I like the way you experimenting weird design ideas, and fall in love with them... Seriously, I think it is a good game what you are playing. My closest attempt to write code in functional programming style in C++ was to return everything by value.

The question I have related to your design: Did you use STL in your code?

Previous project I was working were also against using exceptions, and they had to re-implement all the containers. (Same thing I can see in the clang project.)

P.S.: I would love to see a little demo github project, with concrete types, constructor signatures and unit testing tricks around. ;)

Bob Lauer

Lately I realized that when you don't have singletons nor component-style injection of dependencies (setDatabase(...) :-) then you are forced to either pass things around as you mentioned, or pass "smart objects" around that contain (and hide) the dependency - encouraging a more functional style of OO.

Steven J. Greenwald

Do you mean that insufficient information hiding at the lower levels (global variable use) causes bad information hiding that we don't want at the design level (inadvertent obfuscation of design)? If so, this makes a ton of sense.

Truewill

Well said.
The same is true of Service Locator:
http://blog.ploeh.dk/2010/02/03/ServiceLocatorIsAnAntiPattern.aspx

Rajiv Gupta

Global variables are good, specially when used in embedded systems. With a global variable, you know where it is, the compiler can use a fast address mode to fetch and update it and it doesn't get messed up by stack frames.

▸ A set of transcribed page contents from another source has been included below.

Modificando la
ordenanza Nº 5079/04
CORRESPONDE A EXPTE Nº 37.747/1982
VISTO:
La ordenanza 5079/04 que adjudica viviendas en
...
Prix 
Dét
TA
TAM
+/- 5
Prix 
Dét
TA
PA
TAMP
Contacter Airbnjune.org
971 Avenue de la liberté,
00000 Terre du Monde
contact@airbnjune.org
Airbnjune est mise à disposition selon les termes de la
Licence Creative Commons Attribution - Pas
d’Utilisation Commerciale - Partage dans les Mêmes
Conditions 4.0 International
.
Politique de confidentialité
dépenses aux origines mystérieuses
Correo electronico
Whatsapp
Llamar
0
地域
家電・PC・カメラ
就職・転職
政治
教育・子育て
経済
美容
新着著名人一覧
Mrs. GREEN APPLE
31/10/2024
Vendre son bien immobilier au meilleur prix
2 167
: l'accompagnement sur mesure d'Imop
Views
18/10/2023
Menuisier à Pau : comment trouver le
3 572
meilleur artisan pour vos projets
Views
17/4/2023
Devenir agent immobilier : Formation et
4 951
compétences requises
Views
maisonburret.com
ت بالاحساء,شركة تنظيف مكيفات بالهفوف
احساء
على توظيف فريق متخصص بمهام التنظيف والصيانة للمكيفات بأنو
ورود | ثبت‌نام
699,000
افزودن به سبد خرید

To make them easier to use, I like to prefix the variable name with the first 3 characters of the class which references the variable. If more than one class accesses the variable, then the first 3 characters of each class which accesses the variable should be concatenated to make the variable name.

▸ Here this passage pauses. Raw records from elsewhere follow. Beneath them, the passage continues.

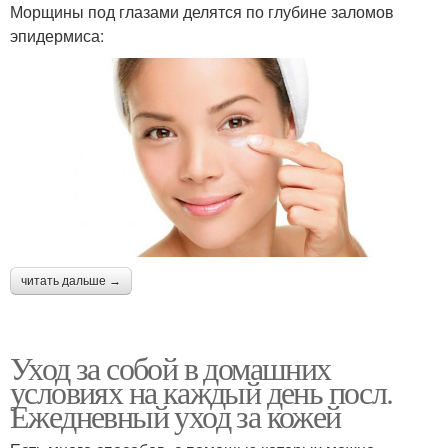
Морщины под глазами делятся по глубине заломов
эпидермиса:
читать дальше →
Уход за собой в домашних
условиях на каждый день посл.
Ежедневный уход за кожей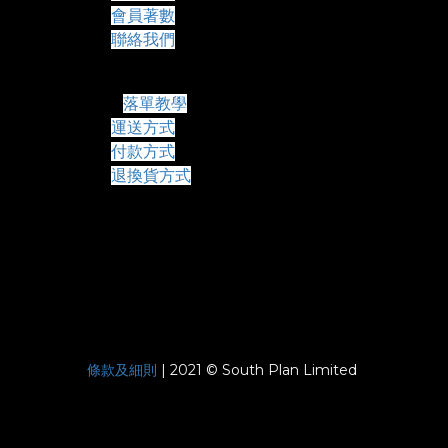
會員著數
聯絡我們
常見問題
落單教學
運送方式
付款方式
退換貨方式
條款及細則
| 2021 © South Plan Limited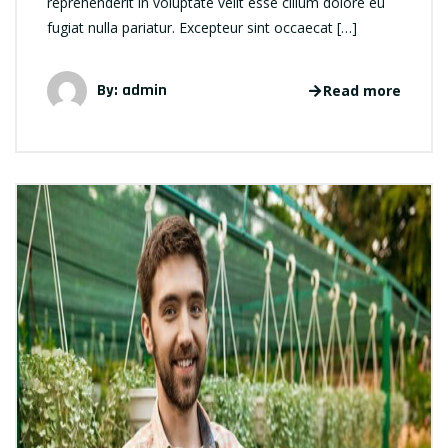
reprehenderit in voluptate velit esse cillum dolore eu
fugiat nulla pariatur. Excepteur sint occaecat […]
By: admin
Read more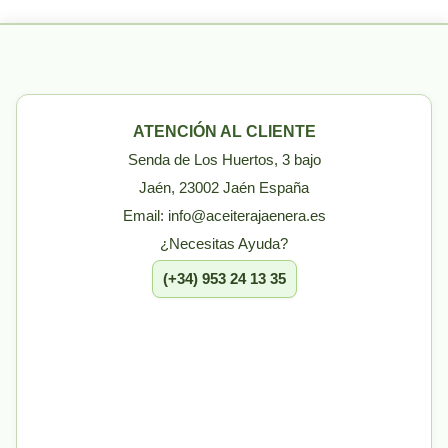
ATENCIÓN AL CLIENTE
Senda de Los Huertos, 3 bajo
Jaén, 23002 Jaén España
Email: info@aceiterajaenera.es
¿Necesitas Ayuda?
(+34) 953 24 13 35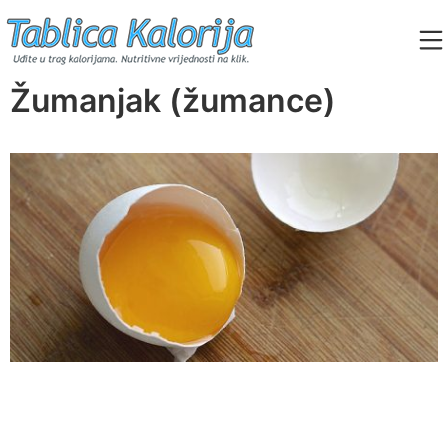
Skip
to
content
Tablica Kalorija
Žumanjak (žumance)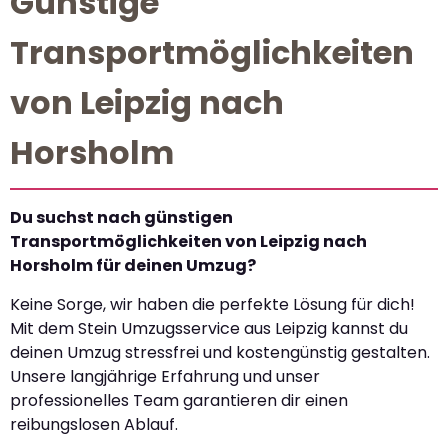
Günstige
Transportmöglichkeiten
von Leipzig nach
Horsholm
Du suchst nach günstigen
Transportmöglichkeiten von Leipzig nach
Horsholm für deinen Umzug?
Keine Sorge, wir haben die perfekte Lösung für dich!
Mit dem Stein Umzugsservice aus Leipzig kannst du
deinen Umzug stressfrei und kostengünstig gestalten.
Unsere langjährige Erfahrung und unser
professionelles Team garantieren dir einen
reibungslosen Ablauf.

This way you don't need to prepend g_ to your variable names. Prepending g_ is not a good practice because the slows down the compiler.

J.

Having a common superclass for something unrelated to a conceptual hierarchy feels wrong. I think dependency injection would be the best solution, I've had very good results with it for embedded systems.

Martin Moene

It's what you get following the GOOS way of developing, I think.

Growing Object-Oriented Software Guided by Tests,
http://www.growing-object-oriented-software.com/

Ben Butler-Cole

Have you looked at Gilad Bracha's Newspeak? It takes the view that module/package/whatever references in most languages are bad global variables in the same way that you were thinking about memory allocation and error reporting.